Dans la matinée du samedi 19 octobre 2002, le Pape Jean-Paul II a reçu en audience un sixième groupe d’évêques du Brésil . Les cinq groupes précédents avaient été reçus le 31 août (Région Sud II); le 5 septembre (Région Est 1); le 14 septembre (Régions Nord 1 et Nord-Est); le 21 septembre (Régions Ouest 1 et 2) et le 28 septembre (Région Nord-Est 2).

Dans son discours, le pape aborde la question de l’administration du baptême aux enfants. Il dit: « Parfois, les normes de l’Eglise sont interprétées de façon restrictives, en négligeant le bien le plus profond des âmes.
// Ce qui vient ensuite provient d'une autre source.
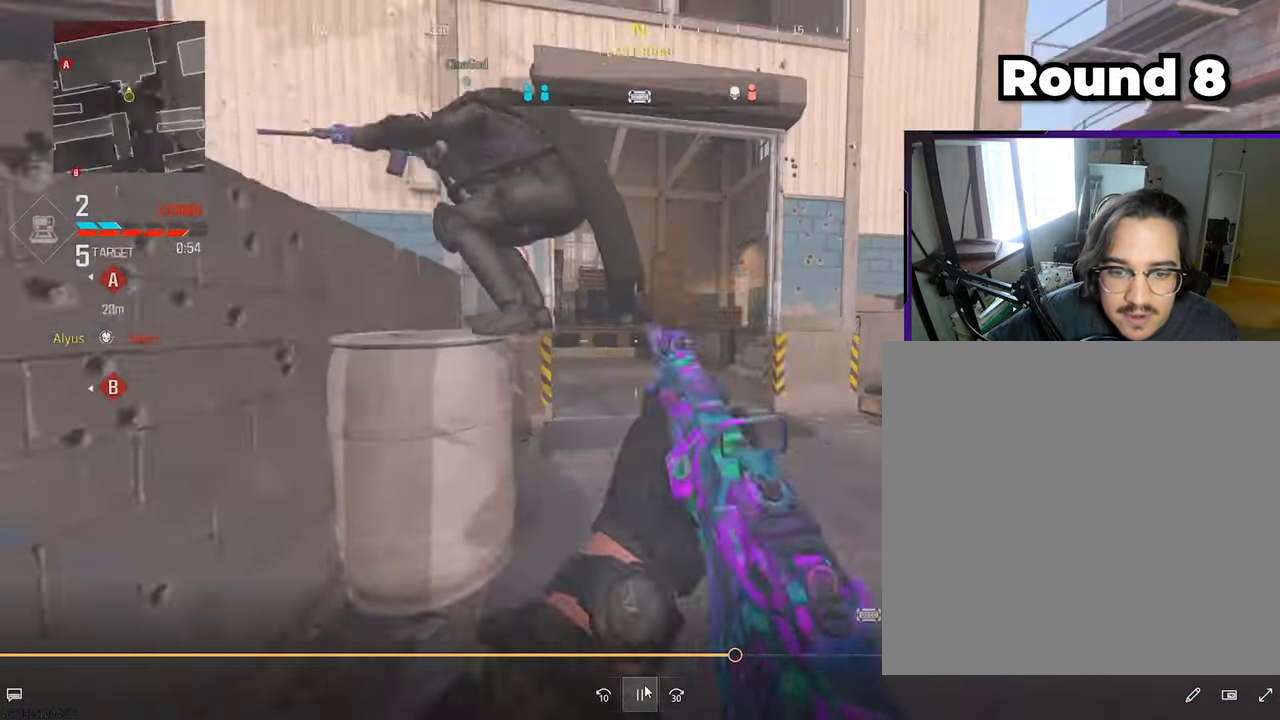
{"buttons": ["L3", "R3"], "left_stick": "up", "right_stick": "left", "events": [[17, "right_stick", "center"], [67, "L3", "down"], [200, "L3", "up"], [267, "L3", "down"], [467, "R3", "down"], [467, "right_stick", "left"]]}
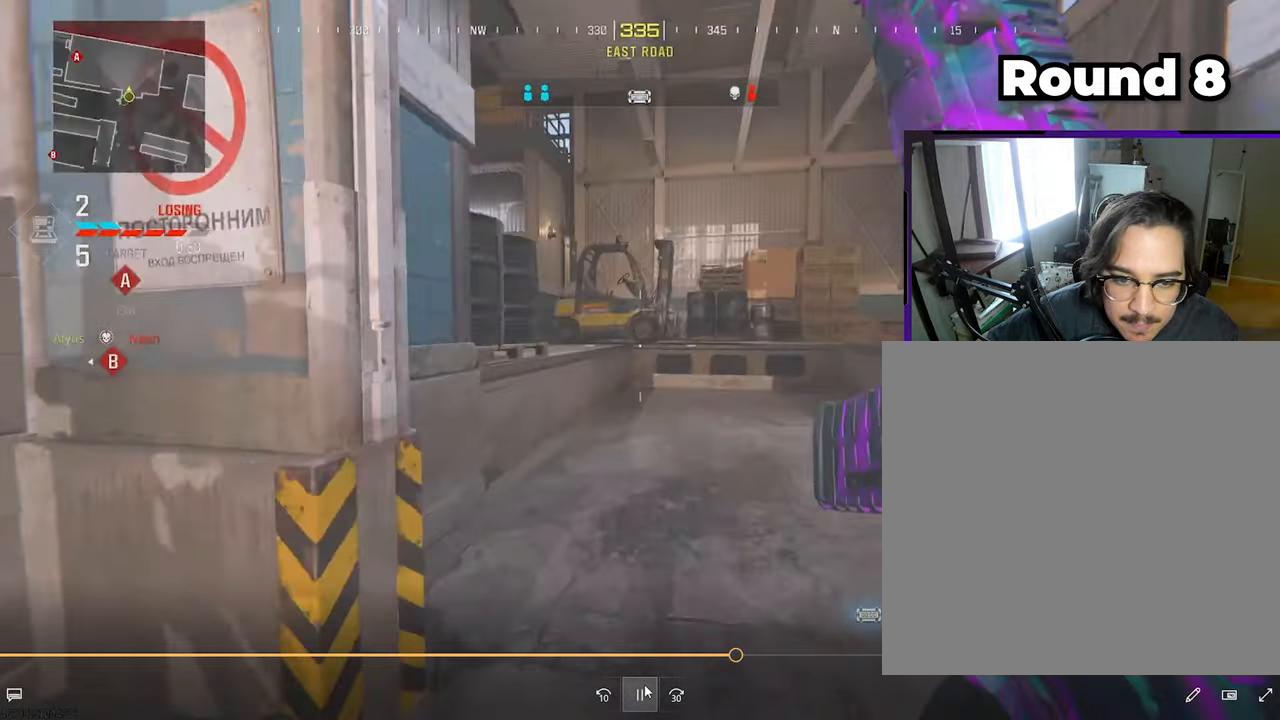
{"buttons": [], "left_stick": "right", "right_stick": "center", "events": [[33, "right_stick", "center"], [83, "R3", "up"], [133, "L3", "up"], [167, "right_stick", "left"], [233, "left_stick", "up-right"], [367, "left_stick", "right"], [400, "right_stick", "center"]]}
Il arrive alors que, dans certaines circonstances, l’on demande aux parents de reculer, voire que l’on refuse même le Baptême des enfants. Il est juste que les parents et les parrains soient préparés de manière adaptée au baptême des enfants, mais il est également important que le premier sacrement de l’initiation chrétienne soit en particulier considéré comme un don gratuit de Dieu le Père ».

Vénérés frères dans l’épiscopat!

1. « Le Christ a aimé l’Eglise: il s’est livré pour elle, afin de la sanctifier » (Ep 5, 25).
J’ai à coeur de rappeler cette affirmation de la Lettre aux Ephésiens en vous recevant aujourd’hui, Evêques du Maranhão, en saisissant cette occasion pour partager avec vous la richesse du ministère pastoral qui nous a été confié par le Christ. En vous rencontrant personnellement ces jours derniers, je me suis profondément réjoui de votre zèle apostolique, dont la source et le modèle est le don de soi du Christ, rapporté par saint Paul.

Je vous embrasse cordialement, bien-aimés frères, et j’embrasse en particulier parmi vous ceux qui ont commencé leur service pastoral ces dernières années. Je remercie des paroles qu’il m’a adressées en votre nom, Mgr Affonso Felippe Gregory, Evêque d’Imperatriz et Président de la Région Nord Est 5, qui a présenté la situation actuelle des communautés chrétiennes qui vous sont confiées et dont je con-serve un souvenir plein de reconnaissance, lié à ma deuxième visite pastorale dans votre pays.

2. La mission fondamentale de l’Evêque est celle d’évangéliser, une tâche qui doit être accomplie non seulement de façon individuelle, mais également en tant qu’Eglise; il s’agit d’une mission qui se réalise dans la triple fonction d’enseigner, de sanctifier et de gouverner.
En tant que vicaires et légats du Christ, vous êtes tout d’abord appelés à offrir l’annonce claire et vigoureuse de l’Evangile, de façon à ce qu’elle s’exprime dans toute l’existence du chrétien, quelle que soit la situation. On doit l’annoncer par la parole, sans laquelle la valeur apostolique des bonnes actions diminue ou se perd. On doit l’annoncer à travers les oeuvres de charité, témoignages vivants de la foi, en n’oubliant pas les oeuvres de miséricorde spirituelle à côté des oeuvres matérielles. Il ne faut pas hésiter à associer la Parole du Christ aux activités caritatives parce que l’on aurait peur de ne pas respecter les convictions des autres. Ce n’est pas de la charité que de laisser nos frères sans connaître la vérité; ce n’est pas de la charité que de nourrir les pauvres ou de rendre visite aux malades en leur offrant uniquement des ressources humaines sans leur transmettre la Parole qui sauve. « Et quoi que vous puissiez dire ou faire, que ce soit toujours au nom du Seigneur Jésus, rendant pour lui grâces au Dieu Père! » (Col 3, 17).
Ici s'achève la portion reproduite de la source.